Topic: Beyond worst-case for distributed graph algorithms

The internship is in the area of distributed graph algorithms. There are various models for those, but basically, the goal is to solve classic graph problems (e.g. coloring, matching, minimum spanning tree) from the perspective where the graph represents a network of machines, that exchange messages along the edges in order to solve the problem. The focus is then on the number or the size of the messages, or the number of communcation rounds (instead of the number of arithmetic operations). A beautiful theory has been built in this area, which is still very active. It uses tools from combinatorics, graph theory, communication complexity, automata theory, etc.

The classic way to evaluate the quality of algorithms in this area is, as often in algorithm theory, a worst-case measure.
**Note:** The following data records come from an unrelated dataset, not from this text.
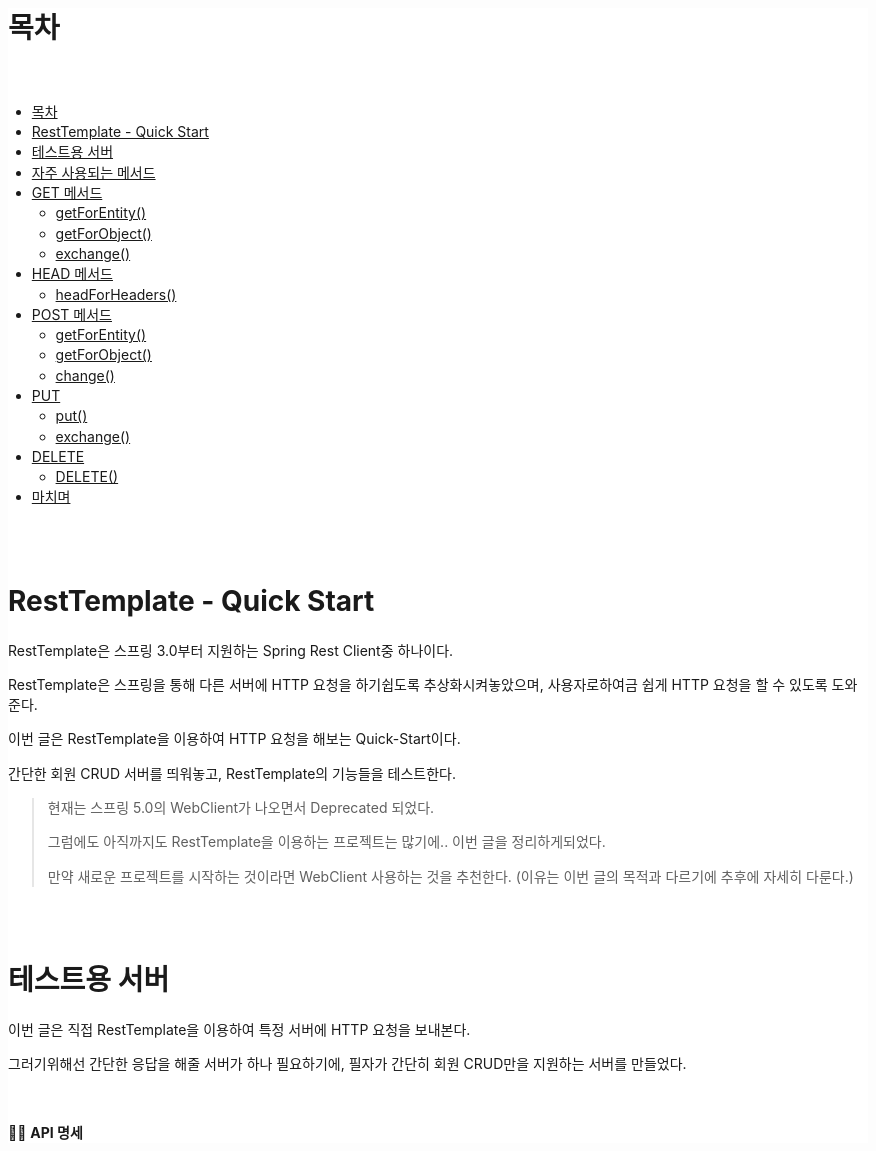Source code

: # 목차

<br>

- [목차](#목차)
- [RestTemplate - Quick Start](#resttemplate---quick-start)
- [테스트용 서버](#테스트용-서버)
- [자주 사용되는 메서드](#자주-사용되는-메서드)
- [GET 메서드](#get-메서드)
  - [getForEntity()](#getforentity)
  - [getForObject()](#getforobject)
  - [exchange()](#exchange)
- [HEAD 메서드](#head-메서드)
  - [headForHeaders()](#headforheaders)
- [POST 메서드](#post-메서드)
  - [getForEntity()](#getforentity-1)
  - [getForObject()](#getforobject-1)
  - [change()](#change)
- [PUT](#put)
  - [put()](#put-1)
  - [exchange()](#exchange-1)
- [DELETE](#delete)
  - [DELETE()](#delete-1)
- [마치며](#마치며)

<br>

# RestTemplate - Quick Start
RestTemplate은 스프링 3.0부터 지원하는 Spring Rest Client중 하나이다.

RestTemplate은 스프링을 통해 다른 서버에 HTTP 요청을 하기쉽도록 추상화시켜놓았으며, 사용자로하여금 쉽게 HTTP 요청을 할 수 있도록 도와준다.

이번 글은 RestTemplate을 이용하여 HTTP 요청을 해보는 Quick-Start이다.

간단한 회원 CRUD 서버를 띄워놓고, RestTemplate의 기능들을 테스트한다.

> 현재는 스프링 5.0의 WebClient가 나오면서 Deprecated 되었다.
> 
> 그럼에도 아직까지도 RestTemplate을 이용하는 프로젝트는 많기에.. 이번 글을 정리하게되었다.
> 
> 만약 새로운 프로젝트를 시작하는 것이라면 WebClient 사용하는 것을 추천한다. (이유는 이번 글의 목적과 다르기에 추후에 자세히 다룬다.)

<br>

# 테스트용 서버
이번 글은 직접 RestTemplate을 이용하여 특정 서버에 HTTP 요청을 보내본다.

그러기위해선 간단한 응답을 해줄 서버가 하나 필요하기에, 필자가 간단히 회원 CRUD만을 지원하는 서버를 만들었다.

<br>

💁‍♂️ **API 명세**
In this internship we will relax this measure (going "beyond worst-case"), trying to refine and answer one or several of the following questions.

1. In distributed graph algorithms, the graph is both the input of the problem and the computing infrastructure. One usually evaluates the performace of an algorithm by considering the worst possible graph. These "worst graphs" can have very specific strutures, and it is not clear whether these are a few particular cases, or if they are common. Questions: How do state-of-the-art algorithms behave if the graph is random (e.g. an Erdos-Renyi graph)? For these graphs, should we use other algorithms? What about different graph models?
2. Another aspect of the model is the identifier assignment: distributed graph algorithms usually need that every node has a distinct name, e.g. an integer in [1,n] (to avoid symmetry issues, basically). Again this is almost always considered to be chosen by an adversary, that is, worst case. By taking this identifier assignment to be fully random, one basically gets a model equivalent to randomized algorithms. But what is in between? How brittle are the identifier distributions of the lower bounds? A concrete question: Can we get a large class of identifier distributions such that 3-coloring a path can be done in constant time (which is impossible in the worst case)?
3. Finally, a model called the sleeping model was introduced recently. In this model, the nodes can either be awake (and work normally) or asleep, and then they cannot receive or send messages. The main question is: Can we design algorithm that minimize the number of awake round per node? Since this is a new model, there is a lot to be done in the area, and the specific topic would have to be discussed. Our group recentely got ANR funding to study this model, and there is possibility of collaboration with people in Paris and Bordeaux.